# [Given text]
** Begin **

As the UK government rapidly approaches the latest (and final?) deadline to strike a deal with the European Union (EU) Parliament to agree to terms on leaving the EU, the impact on employees assigned to the EU should be carefully considered.
Many companies are reviewing their corporate structures to ensure that, regardless of the deal (or ‘no deal’ in the case the UK leaves the EU without agreeing on terms), they have the right operations in the right locations to keep “business as usual” while considering any issues that may arise. When companies review their corporate structure, one area often overlooked or considered late in the process, is planning their talent. How will your business continue to operate successfully in the UK and the EU post-Brexit, and where will you get your talent? Will it be local new hires, talent already in the workforce, or perhaps relocating your current mobile employees to a new location?
“But does it really matter to me, since Brexit is happening in the UK and my company is in the US?” Great question and a valid point. However, we urge US companies with mobile employees to consider a number of aspects that may impact their mobility programs in the UK and the EU. As we wait to hear the decision details, scheduled to be announced before October 31, here are a few points to consider so you can remain proactive with your mobile workforce in the UK and the remaining countries in the EU.
Now is a good time to review the status of all mobile employees into and out of the UK. One of the first tasks is to identify any employees in the UK who are working under a permit or visa, then, perform an assessment of what impact leaving the EU will have on their status. UK employees working in the EU also require a review of their immigration status. The likely changes to the rules may mean there is a new process for workers between the UK and the EU after Brexit. It will be important to consult with your immigration providers.
Additionally, does your company’s strategy change with respect to hiring and assigning employees into the UK and the EU and vice versa? Companies should review where they source their talent from and determine how to avoid immigration issues, such as moving workforce that would not create an immigration issue either in the UK or the EU and finding local talent. Companies moving operations from the UK into EU countries will require this strategic review of immigration practices.

** End **

# [Short task 1]
According to the Brexit text, by what date are the decision details scheduled to be announced?
The Brexit text and the listing that follows it have no connection to each other.

# [Entries supplied]
** Begin **

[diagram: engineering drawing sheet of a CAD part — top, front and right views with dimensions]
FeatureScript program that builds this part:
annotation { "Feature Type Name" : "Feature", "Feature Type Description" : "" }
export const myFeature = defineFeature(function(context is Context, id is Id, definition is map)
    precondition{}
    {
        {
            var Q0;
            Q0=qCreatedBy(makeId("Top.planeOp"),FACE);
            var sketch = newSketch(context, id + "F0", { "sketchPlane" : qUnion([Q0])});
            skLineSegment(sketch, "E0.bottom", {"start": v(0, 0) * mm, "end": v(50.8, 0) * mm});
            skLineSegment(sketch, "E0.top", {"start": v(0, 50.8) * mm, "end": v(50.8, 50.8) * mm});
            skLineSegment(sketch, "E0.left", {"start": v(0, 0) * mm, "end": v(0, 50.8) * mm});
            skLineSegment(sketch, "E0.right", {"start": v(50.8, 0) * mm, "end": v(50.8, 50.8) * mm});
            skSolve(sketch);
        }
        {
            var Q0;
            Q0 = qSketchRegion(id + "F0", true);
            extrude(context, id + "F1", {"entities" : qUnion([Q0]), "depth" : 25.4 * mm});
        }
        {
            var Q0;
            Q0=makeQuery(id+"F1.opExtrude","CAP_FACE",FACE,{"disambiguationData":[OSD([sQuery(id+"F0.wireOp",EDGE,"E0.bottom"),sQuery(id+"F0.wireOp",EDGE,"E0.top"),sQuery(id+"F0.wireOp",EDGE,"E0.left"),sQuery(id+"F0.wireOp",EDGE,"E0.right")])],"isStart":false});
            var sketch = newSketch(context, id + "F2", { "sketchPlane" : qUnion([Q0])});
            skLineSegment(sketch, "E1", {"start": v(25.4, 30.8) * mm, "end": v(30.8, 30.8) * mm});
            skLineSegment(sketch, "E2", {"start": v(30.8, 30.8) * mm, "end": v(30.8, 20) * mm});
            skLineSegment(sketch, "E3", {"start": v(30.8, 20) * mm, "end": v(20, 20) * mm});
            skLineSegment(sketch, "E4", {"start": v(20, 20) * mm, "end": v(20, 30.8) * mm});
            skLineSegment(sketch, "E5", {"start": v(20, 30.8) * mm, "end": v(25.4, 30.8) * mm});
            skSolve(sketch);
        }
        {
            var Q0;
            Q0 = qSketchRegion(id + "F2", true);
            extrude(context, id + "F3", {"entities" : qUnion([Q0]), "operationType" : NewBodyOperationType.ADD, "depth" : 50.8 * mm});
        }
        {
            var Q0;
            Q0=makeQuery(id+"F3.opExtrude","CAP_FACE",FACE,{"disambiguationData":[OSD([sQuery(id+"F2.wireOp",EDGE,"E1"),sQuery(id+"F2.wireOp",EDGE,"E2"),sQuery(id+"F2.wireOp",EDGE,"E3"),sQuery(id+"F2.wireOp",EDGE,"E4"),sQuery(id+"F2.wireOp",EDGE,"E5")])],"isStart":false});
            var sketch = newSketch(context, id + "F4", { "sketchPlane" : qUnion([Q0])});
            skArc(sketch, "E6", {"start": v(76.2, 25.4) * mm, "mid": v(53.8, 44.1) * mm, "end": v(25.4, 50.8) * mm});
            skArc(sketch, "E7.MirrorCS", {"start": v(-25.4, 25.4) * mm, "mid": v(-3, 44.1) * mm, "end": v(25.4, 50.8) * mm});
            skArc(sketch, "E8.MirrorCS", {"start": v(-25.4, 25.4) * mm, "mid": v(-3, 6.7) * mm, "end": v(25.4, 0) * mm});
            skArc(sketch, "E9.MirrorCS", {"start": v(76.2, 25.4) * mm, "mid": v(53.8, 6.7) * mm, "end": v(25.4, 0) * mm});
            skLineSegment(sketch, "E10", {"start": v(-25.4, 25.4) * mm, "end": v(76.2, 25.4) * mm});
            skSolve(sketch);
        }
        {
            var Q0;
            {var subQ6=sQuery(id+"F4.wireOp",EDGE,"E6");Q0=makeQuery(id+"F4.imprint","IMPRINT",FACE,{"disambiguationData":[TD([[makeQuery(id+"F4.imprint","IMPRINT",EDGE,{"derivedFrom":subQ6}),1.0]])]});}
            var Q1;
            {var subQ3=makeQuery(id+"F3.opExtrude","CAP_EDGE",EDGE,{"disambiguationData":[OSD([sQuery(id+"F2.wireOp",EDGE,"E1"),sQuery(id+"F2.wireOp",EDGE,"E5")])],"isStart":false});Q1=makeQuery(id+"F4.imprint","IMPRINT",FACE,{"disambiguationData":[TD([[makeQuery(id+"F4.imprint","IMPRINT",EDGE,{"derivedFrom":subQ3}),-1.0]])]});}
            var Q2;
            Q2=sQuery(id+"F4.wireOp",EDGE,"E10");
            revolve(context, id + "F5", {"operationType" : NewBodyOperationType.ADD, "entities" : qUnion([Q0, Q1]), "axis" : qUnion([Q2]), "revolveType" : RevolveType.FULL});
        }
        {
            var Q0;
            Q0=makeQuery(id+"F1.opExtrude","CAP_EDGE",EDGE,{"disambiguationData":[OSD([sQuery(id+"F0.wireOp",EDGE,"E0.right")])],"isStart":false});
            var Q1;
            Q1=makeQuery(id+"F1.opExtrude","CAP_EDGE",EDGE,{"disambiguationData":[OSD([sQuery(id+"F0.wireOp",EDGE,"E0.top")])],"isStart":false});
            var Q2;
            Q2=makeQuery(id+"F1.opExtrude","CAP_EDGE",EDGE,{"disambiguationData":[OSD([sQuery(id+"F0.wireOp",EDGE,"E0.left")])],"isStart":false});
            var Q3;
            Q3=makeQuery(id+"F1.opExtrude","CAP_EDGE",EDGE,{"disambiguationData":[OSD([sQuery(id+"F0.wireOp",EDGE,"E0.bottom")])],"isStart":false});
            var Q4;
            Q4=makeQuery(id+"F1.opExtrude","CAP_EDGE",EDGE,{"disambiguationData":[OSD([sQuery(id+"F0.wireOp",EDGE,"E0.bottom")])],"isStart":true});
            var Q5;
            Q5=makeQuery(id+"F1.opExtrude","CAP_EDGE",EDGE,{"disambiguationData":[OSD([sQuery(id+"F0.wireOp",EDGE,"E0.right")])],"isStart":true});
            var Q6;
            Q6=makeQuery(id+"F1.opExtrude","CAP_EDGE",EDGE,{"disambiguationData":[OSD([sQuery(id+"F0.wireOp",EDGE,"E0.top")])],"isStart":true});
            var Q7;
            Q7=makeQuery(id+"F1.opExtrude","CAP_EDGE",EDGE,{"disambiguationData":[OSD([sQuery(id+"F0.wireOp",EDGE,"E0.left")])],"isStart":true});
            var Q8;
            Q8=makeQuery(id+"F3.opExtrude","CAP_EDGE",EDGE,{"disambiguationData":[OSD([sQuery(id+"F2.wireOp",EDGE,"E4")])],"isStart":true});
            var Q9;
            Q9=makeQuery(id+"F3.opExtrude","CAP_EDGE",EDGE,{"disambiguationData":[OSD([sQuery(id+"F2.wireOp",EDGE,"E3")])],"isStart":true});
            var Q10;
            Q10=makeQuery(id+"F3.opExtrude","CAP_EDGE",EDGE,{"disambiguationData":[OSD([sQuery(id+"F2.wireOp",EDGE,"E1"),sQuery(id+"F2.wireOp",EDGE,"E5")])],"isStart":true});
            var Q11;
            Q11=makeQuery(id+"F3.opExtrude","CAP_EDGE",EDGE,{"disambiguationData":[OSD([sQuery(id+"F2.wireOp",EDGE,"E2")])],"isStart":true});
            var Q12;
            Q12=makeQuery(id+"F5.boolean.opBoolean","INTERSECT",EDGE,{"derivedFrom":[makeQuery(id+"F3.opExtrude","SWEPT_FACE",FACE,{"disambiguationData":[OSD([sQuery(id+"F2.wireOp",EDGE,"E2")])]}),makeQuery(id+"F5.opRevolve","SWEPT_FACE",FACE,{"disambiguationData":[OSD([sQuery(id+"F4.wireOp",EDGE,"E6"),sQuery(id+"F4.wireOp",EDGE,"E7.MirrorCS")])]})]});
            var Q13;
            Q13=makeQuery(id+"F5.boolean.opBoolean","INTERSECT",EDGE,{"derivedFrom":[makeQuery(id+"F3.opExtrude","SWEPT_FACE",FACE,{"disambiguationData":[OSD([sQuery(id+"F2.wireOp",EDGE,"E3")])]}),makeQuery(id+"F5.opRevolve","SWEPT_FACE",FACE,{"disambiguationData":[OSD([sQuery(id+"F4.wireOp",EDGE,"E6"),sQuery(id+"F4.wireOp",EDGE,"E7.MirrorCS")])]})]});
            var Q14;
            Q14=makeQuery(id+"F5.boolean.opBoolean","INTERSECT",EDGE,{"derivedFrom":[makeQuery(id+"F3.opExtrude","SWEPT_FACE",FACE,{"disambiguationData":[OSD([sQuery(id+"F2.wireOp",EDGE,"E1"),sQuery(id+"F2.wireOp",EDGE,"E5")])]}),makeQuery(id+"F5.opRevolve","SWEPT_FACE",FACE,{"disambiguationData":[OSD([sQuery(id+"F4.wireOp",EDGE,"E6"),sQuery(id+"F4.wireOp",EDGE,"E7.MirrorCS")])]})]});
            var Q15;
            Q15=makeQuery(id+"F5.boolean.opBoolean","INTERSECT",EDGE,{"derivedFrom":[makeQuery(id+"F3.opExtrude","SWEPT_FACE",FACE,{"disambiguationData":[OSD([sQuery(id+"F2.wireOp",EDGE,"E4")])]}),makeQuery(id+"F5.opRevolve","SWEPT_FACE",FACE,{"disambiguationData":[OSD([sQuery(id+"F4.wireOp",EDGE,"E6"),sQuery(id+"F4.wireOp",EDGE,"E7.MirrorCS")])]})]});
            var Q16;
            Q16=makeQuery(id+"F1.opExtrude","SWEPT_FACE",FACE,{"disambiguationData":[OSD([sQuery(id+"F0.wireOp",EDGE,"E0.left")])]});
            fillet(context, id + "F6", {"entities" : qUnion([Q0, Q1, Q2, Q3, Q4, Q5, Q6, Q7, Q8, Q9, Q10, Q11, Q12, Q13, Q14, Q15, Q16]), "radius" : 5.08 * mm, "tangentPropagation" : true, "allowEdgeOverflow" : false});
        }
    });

** End **

# [Short task 2]
Pull out every line of the listing that contains the string "skArc".

# [Exercise response 1]
Before October 31.

# [Exercise response 2]
            skArc(sketch, "E6", {"start": v(76.2, 25.4) * mm, "mid": v(53.8, 44.1) * mm, "end": v(25.4, 50.8) * mm});
            skArc(sketch, "E7.MirrorCS", {"start": v(-25.4, 25.4) * mm, "mid": v(-3, 44.1) * mm, "end": v(25.4, 50.8) * mm});
            skArc(sketch, "E8.MirrorCS", {"start": v(-25.4, 25.4) * mm, "mid": v(-3, 6.7) * mm, "end": v(25.4, 0) * mm});
            skArc(sketch, "E9.MirrorCS", {"start": v(76.2, 25.4) * mm, "mid": v(53.8, 6.7) * mm, "end": v(25.4, 0) * mm});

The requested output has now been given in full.